Work instructions =
1. In the article on break and enter charges in Canada, which sections of the Criminal Code criminalize breaking and entering?
2. List every kind of "place" that the article on break and enter charges in Canada says the Criminal Code can include.
3. Carry on the article about break and enter charges in Canada from the point where it stops.

Break and Enter (s. 348 (1)) Charges in Canada: Offences, Defences, Punishment

By Last Updated: November 4, 2022

What is “breaking and entering” in Canada?

Break Enter Charges CanadaBreaking and entering or as commonly referred to as a “B&E” offence, is criminalized under sections 348(1)-(3) of the Criminal Code.

In Canada, breaking and entering involves either:

  • entry into a “place” with the intent to commit an indictable offence;
  • entry into a “place” where one commits an indictable offence; or
  • breaking out of a “place” after having committed an indictable offence or after having entered that place with the intent to commit an indictable offence.

Breaking and entering is not to be confused with other offences such as Trespassing at night. The key element in determining whether someone committed a break and enter is a finding that the individual intended to, or indeed did, commit an indictable offence amidst their entry into a “place”. However, it is important to note that entering a place without this intent or actual conduct could still be caught under the Criminal Code as a different offence (such as possession of stolen property).

According to the Criminal Code, a “place” can include:

  • a dwelling-house;
  • a building or structure or any part thereof, other than a dwelling-house;
  • a railway vehicle, a vessel, an aircraft or a trailer; or
  • a pen or an enclosure in which fur-bearing animals are kept in captivity for breeding or commercial purposes.

Depending on what type of “place” the accused broke into, the Crown can opt to proceed with a break and enter charge as an indictable offence or a summary offence (s. 348(1)(d)-(e)).

Examples

Some examples of breaking and entering might include:

  • Going into someone’s home without their permission and stealing items from the premises.
  • Going into someone’s home without their permission with the intent to steal items regardless of whether or not items were actually taken off of the premises.
  • Going into a place of business without permission and destroying property.
  • Going into someone’s home to confront a person using violence such as assault or the threat of violence.
  • Remaining in a store after it closes to steal items and then breaking out of the premises upon leaving.

Data extract =
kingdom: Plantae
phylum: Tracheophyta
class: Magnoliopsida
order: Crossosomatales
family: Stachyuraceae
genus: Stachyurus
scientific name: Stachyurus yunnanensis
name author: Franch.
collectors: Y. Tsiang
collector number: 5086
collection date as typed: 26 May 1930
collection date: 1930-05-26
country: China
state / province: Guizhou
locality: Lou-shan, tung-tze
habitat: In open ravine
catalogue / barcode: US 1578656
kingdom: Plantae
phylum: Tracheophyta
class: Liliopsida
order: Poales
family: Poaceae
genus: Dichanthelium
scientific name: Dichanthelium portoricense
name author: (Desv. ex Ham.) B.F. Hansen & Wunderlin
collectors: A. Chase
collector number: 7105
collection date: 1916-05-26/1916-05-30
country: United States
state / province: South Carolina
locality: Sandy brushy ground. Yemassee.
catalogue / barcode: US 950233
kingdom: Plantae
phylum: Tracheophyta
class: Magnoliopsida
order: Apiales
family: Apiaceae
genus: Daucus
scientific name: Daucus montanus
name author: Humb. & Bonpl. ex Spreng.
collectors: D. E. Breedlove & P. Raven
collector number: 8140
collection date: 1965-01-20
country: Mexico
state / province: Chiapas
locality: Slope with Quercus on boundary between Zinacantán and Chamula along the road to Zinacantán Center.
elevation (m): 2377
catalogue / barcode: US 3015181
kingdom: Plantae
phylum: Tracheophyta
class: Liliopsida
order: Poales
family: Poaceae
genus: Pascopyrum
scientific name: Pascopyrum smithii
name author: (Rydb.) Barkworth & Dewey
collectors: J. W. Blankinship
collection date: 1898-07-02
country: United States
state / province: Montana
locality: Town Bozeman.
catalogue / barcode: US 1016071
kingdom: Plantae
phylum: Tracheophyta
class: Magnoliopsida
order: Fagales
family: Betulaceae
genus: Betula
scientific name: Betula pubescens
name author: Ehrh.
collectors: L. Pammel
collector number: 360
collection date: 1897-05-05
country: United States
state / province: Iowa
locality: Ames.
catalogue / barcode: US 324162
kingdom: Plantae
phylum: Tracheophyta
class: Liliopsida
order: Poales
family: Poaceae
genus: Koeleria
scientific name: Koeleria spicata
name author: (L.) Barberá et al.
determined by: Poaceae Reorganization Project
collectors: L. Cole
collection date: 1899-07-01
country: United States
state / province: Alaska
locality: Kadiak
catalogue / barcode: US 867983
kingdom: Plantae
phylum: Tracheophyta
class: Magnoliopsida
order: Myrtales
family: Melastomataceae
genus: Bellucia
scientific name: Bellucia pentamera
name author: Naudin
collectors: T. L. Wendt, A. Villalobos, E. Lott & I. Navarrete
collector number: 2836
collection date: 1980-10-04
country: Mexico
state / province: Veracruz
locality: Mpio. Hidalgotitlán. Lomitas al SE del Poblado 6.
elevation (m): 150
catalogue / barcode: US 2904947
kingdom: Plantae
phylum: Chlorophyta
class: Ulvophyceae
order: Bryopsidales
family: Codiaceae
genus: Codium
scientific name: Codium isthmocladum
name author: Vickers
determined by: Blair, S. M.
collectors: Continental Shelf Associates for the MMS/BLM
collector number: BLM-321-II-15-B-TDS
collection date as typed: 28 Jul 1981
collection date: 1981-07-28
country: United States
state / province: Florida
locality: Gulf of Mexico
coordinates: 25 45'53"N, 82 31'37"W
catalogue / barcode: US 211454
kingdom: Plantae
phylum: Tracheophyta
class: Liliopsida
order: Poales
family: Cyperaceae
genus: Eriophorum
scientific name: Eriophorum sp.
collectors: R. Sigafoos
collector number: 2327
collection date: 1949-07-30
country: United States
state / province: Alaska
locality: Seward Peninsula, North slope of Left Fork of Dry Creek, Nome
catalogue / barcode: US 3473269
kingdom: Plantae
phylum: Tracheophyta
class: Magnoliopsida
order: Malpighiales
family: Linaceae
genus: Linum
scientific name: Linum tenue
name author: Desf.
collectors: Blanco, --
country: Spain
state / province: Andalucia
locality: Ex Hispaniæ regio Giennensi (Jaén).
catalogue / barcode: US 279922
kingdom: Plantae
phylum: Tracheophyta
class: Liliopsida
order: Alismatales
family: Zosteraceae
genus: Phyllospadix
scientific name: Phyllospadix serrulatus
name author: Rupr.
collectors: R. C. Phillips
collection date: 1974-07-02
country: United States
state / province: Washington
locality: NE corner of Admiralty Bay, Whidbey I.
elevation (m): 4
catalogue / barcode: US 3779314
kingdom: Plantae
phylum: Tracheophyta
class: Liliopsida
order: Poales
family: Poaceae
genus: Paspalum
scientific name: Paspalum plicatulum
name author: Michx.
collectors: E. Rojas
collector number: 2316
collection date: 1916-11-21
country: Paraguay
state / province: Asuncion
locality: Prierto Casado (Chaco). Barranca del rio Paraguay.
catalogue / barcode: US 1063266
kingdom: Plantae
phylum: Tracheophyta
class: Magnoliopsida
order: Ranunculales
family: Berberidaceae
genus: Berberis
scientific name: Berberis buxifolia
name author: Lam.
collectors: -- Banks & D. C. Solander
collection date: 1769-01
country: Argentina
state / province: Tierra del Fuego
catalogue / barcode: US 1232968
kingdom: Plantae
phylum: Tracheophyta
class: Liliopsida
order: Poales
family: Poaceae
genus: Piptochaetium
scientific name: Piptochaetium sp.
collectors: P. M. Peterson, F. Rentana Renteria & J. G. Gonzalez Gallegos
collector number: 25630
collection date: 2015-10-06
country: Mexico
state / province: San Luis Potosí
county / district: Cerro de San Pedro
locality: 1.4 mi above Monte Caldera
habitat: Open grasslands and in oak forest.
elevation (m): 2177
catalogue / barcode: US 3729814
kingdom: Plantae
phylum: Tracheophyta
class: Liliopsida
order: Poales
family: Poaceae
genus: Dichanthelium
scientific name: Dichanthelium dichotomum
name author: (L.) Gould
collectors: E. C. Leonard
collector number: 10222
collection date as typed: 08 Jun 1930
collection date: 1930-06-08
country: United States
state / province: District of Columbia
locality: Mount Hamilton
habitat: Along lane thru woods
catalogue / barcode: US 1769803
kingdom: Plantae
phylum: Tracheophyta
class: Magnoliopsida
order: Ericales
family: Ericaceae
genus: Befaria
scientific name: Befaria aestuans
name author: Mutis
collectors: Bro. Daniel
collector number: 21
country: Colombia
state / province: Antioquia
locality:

Final answers =
1. Sections 348(1)-(3) of the Criminal Code.

2.
- a dwelling-house
- a building or structure or any part thereof, other than a dwelling-house
- a railway vehicle, a vessel, an aircraft or a trailer
- a pen or an enclosure in which fur-bearing animals are kept in captivity for breeding or commercial purposes

3.
Defences

A strong defence to a charge of break and enter will depend on the circumstances of one’s case.

However, some common defences against a charge of break and enter include:

  • Rebutting the presumption of an intent to commit an indictable offence
  • Consent
  • Intoxication
  • Applicable Charter defences

Punishment

The punishment for committing a break and enter can vary quite drastically. While, at the high end, a prospective sentence, should the Crown proceed by indictment, could carry with it a penalty of life imprisonment (see: section 348(1)(d) of the Criminal Code), sentences and the way the Crown might opt to proceed (indictment or summarily) depends largely on the type of “place” that was broken and entered into.

For example:

  • As per section 348(1)(d) of the Criminal Code, if the type of place that was broken and entered into was in relation to a dwelling-house, the offence is automatically deemed to proceed as an indictable one and this can carry, as aforementioned, a maximum sentence of life imprisonment.
  • As per section 348(1)(e) of the Criminal Code, if the offence is committed in relation to a place other than a dwelling-house, the Crown can decide to proceed with an indictable offence. However, in this instance, the maximum sentence cannot exceed 10 years imprisonment.
  • Also outlined in section 348(1)(e) is that in cases where the place of entry was a place other than a dwelling-house, the Crown can also opt to proceed summarily. This carries with it a maximum penalty of 6 months imprisonment or a $5000 fine.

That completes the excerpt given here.